Однако ситуация вокруг кинокартины «Бегство мистера Мак-Кинли» сложилась парадоксальная, вполне в духе позднего Леонова. Несмотря на россыпь полученных наград, после разовых демонстраций по телевидению фильм исчез, будто и не было его.
Сегодня, пересматривая экранизацию, остаётся только удивляться, как эта по-леоновски мрачная, наполненная непреходящим предчувствием тотального кошмара, только при очень невнимательном просмотре напоминающая сатиру на капиталистический мир, картина вообще могла появиться на экранах. Тем более в те времена, когда в Союзе Советских почти полновластно царствовали кинокомедии.
«Побольше бы физикам таких лириков!»
Устойчивый интерес к Ванге и даже в известном смысле дружба с ней (они часто — по почте или с какой-либо оказией — обменивались подарками) недвусмысленно выказывают то, что Леонов отчасти был мистиком. Но, естественно, мистицизм был далеко не единственным способом объяснения мира для Леонова.
Он пытался осмыслить бытие в нескольких системах координат одновременно: религия и наука не отменяли мистики, равно и наоборот.

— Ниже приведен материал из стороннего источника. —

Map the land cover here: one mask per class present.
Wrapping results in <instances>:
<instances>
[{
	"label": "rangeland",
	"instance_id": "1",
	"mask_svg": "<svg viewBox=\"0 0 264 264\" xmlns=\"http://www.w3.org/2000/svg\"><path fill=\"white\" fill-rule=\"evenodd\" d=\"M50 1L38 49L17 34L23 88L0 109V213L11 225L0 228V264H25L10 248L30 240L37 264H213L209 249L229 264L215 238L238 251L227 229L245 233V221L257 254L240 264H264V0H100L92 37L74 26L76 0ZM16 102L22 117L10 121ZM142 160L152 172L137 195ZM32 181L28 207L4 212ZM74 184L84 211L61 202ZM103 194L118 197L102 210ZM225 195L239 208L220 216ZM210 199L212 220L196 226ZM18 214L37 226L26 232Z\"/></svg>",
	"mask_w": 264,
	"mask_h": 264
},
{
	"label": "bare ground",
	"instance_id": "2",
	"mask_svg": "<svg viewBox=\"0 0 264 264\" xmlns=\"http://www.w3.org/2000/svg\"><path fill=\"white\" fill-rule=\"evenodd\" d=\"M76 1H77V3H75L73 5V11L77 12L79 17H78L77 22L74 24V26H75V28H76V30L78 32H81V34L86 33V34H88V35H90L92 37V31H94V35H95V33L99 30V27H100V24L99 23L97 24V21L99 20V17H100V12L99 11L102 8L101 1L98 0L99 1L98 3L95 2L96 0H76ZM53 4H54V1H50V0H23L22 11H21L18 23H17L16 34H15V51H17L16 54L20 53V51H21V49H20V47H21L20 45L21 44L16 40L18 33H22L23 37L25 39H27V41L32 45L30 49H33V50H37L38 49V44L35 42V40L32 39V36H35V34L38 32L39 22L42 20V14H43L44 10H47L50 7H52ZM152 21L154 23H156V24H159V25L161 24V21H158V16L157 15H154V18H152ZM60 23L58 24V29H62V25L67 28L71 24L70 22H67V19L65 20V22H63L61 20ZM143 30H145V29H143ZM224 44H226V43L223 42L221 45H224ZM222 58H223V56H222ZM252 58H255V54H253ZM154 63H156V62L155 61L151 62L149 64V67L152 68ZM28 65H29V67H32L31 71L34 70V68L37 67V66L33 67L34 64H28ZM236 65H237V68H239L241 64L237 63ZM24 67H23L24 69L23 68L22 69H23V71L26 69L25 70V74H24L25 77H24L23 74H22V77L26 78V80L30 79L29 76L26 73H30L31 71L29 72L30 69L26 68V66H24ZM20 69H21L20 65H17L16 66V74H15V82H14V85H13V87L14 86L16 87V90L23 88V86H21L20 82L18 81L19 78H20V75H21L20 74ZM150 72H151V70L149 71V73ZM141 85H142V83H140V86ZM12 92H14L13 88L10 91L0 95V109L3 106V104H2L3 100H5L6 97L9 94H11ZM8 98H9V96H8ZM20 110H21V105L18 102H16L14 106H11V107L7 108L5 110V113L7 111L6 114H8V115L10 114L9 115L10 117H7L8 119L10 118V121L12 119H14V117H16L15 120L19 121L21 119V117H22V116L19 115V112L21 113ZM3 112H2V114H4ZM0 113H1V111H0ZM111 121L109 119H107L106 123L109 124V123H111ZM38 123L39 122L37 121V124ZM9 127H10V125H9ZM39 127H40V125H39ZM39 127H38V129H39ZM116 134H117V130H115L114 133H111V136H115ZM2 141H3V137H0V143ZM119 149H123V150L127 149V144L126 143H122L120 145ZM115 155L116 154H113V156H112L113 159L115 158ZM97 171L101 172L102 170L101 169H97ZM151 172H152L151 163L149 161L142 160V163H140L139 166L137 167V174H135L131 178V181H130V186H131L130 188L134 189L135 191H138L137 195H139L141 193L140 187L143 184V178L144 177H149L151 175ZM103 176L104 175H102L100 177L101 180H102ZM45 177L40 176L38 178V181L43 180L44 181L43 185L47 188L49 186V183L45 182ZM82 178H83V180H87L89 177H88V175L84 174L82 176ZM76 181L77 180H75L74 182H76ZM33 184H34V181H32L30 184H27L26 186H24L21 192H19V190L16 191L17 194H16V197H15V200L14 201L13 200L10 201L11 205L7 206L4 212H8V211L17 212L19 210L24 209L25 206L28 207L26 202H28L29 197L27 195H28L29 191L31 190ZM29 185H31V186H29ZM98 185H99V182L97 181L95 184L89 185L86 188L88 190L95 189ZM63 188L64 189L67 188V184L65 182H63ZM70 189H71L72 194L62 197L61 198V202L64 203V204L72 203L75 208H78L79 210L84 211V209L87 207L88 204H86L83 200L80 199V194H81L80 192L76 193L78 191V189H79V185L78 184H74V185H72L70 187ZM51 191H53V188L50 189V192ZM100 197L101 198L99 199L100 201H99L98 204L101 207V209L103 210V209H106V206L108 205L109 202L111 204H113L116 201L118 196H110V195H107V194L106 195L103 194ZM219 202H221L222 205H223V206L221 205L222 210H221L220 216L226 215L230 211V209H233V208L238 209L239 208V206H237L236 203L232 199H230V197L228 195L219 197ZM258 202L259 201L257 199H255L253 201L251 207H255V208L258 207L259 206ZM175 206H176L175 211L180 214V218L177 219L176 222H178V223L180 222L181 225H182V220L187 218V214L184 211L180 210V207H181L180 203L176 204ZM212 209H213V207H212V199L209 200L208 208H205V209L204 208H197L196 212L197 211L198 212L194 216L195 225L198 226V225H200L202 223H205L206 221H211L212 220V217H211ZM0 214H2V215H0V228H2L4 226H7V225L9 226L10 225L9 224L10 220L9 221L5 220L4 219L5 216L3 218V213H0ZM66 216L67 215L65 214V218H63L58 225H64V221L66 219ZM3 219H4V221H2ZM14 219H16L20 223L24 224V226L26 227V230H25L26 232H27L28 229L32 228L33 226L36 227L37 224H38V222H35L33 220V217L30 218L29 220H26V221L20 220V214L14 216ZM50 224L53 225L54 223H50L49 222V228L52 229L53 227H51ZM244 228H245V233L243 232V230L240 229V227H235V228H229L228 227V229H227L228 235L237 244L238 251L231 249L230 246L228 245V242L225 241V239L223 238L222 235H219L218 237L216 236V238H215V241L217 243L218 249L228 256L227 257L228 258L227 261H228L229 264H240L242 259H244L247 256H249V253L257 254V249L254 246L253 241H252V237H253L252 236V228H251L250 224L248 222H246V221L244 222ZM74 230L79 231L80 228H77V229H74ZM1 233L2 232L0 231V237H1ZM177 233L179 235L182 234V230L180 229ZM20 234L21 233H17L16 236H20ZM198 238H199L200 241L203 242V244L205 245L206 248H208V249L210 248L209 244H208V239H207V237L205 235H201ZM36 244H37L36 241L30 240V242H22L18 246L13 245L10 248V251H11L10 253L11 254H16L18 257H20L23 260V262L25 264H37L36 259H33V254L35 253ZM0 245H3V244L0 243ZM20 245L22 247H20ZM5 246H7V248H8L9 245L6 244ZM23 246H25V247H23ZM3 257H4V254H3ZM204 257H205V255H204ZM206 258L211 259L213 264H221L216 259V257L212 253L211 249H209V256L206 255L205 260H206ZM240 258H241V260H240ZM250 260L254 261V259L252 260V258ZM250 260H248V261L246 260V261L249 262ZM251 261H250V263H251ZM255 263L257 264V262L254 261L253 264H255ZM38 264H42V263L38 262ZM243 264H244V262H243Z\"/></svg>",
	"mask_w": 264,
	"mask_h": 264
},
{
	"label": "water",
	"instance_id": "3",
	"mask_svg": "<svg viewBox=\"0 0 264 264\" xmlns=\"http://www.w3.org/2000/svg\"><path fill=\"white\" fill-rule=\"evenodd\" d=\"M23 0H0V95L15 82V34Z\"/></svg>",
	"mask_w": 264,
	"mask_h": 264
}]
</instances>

По большому счёту, в случае Леонова речь стоит вести о том, что все эти системы миропонимания в конечном итоге создают единую, его собственную, леоновскую картину реальности, наиболее полно явленную им в «Пирамиде».
«…Люди, — пишет Леонов там, — из ещё неостывших обломков протуберанца, вторично пропущенных сквозь жаркие тигли своих сердец, как из исходного материала, выплавили себе лишь таившиеся там дотоле сокровища, как музыка, молитва, магия, математика и прочие производные от мысли и мечты…»
Это о том же: о единстве мироздания, где одно немыслимо без другого, где и мысль, и мечта писателя служат лишь одному — постижению.
Не всегда ортодоксы Церкви, науки или хранители иных сокровищ спокойно воспринимали писательскую готовность отторгнуть многие догмы (или, напротив, неожиданно объединить их), да и просто леоновскую любознательность.
Вдова Петра Леонидовича Капицы, лауреата Нобелевской премии по физике, на вопрос, как её муж относился к религии, ответила однажды:
— Знаете, он старался не распространяться на эту тему. Всегда, когда задавали вопрос о религии, он молчал. Страдал, если его открыто спрашивали об этом. Когда он отдыхал в Крыму в каком-то большом санатории, там его одолевал подобными разговорами Леонид Леонов… Он не любил, не хотел разговаривать на эту тему.
К счастью, не все реагировали на подобные разговоры столь болезненно.
Уже в Академии наук, в середине 1970-х, Леонов близко и на многие годы вперёд сошёлся с физиком-механиком, одним из основоположников российской космонавтики Борисом Викторовичем Раушенбахом.
«Не помню сейчас, как и почему мы с ним сблизились, — вспоминал Раушенбах. — Сначала это были обычные: „Здравствуйте!“ — „Здравствуйте!“ — „Как сегодня чай?“ — „Неплохо заварен“. Потом наметились контакты… <…> Леонова страшно волновала проблема Большого Взрыва, после которого возникла наша Вселенная, и, таким образом, мир был сотворён, а не существовал вечно. Это его очень будоражило, потому что идею сотворения мира он, как писатель, воспринимал поэтически, а не грубо математически, как мы, учёные».